• _What is required_
Return the text of every item below unchanged, line for line.

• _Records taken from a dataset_
○ ○ ○
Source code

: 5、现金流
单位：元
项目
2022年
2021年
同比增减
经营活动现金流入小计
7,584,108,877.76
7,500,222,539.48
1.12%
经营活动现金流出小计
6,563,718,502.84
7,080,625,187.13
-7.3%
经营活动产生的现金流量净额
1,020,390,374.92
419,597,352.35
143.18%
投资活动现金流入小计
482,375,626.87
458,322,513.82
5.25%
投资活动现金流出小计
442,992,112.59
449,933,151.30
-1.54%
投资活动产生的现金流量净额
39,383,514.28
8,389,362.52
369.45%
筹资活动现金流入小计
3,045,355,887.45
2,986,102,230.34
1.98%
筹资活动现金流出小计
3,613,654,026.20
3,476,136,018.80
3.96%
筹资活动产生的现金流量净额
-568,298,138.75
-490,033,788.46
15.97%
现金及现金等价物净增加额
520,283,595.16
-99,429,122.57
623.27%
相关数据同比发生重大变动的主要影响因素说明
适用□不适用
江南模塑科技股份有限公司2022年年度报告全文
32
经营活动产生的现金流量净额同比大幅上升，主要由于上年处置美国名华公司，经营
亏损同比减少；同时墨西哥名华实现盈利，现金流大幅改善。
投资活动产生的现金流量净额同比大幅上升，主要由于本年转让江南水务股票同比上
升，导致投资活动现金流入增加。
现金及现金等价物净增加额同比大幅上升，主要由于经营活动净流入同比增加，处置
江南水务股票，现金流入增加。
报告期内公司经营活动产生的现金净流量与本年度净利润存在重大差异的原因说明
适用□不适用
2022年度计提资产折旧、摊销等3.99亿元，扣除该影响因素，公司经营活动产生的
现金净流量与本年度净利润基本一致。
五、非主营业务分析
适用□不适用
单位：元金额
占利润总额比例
○ ○ ○
• _Written solution_
Source code

: 5、现金流
单位：元
项目
2022年
2021年
同比增减
经营活动现金流入小计
7,584,108,877.76
7,500,222,539.48
1.12%
经营活动现金流出小计
6,563,718,502.84
7,080,625,187.13
-7.3%
经营活动产生的现金流量净额
1,020,390,374.92
419,597,352.35
143.18%
投资活动现金流入小计
482,375,626.87
458,322,513.82
5.25%
投资活动现金流出小计
442,992,112.59
449,933,151.30
-1.54%
投资活动产生的现金流量净额
39,383,514.28
8,389,362.52
369.45%
筹资活动现金流入小计
3,045,355,887.45
2,986,102,230.34
1.98%
筹资活动现金流出小计
3,613,654,026.20
3,476,136,018.80
3.96%
筹资活动产生的现金流量净额
-568,298,138.75
-490,033,788.46
15.97%
现金及现金等价物净增加额
520,283,595.16
-99,429,122.57
623.27%
相关数据同比发生重大变动的主要影响因素说明
适用□不适用
江南模塑科技股份有限公司2022年年度报告全文
32
经营活动产生的现金流量净额同比大幅上升，主要由于上年处置美国名华公司，经营
亏损同比减少；同时墨西哥名华实现盈利，现金流大幅改善。
投资活动产生的现金流量净额同比大幅上升，主要由于本年转让江南水务股票同比上
升，导致投资活动现金流入增加。
现金及现金等价物净增加额同比大幅上升，主要由于经营活动净流入同比增加，处置
江南水务股票，现金流入增加。
报告期内公司经营活动产生的现金净流量与本年度净利润存在重大差异的原因说明
适用□不适用
2022年度计提资产折旧、摊销等3.99亿元，扣除该影响因素，公司经营活动产生的
现金净流量与本年度净利润基本一致。
五、非主营业务分析
适用□不适用
单位：元金额
占利润总额比例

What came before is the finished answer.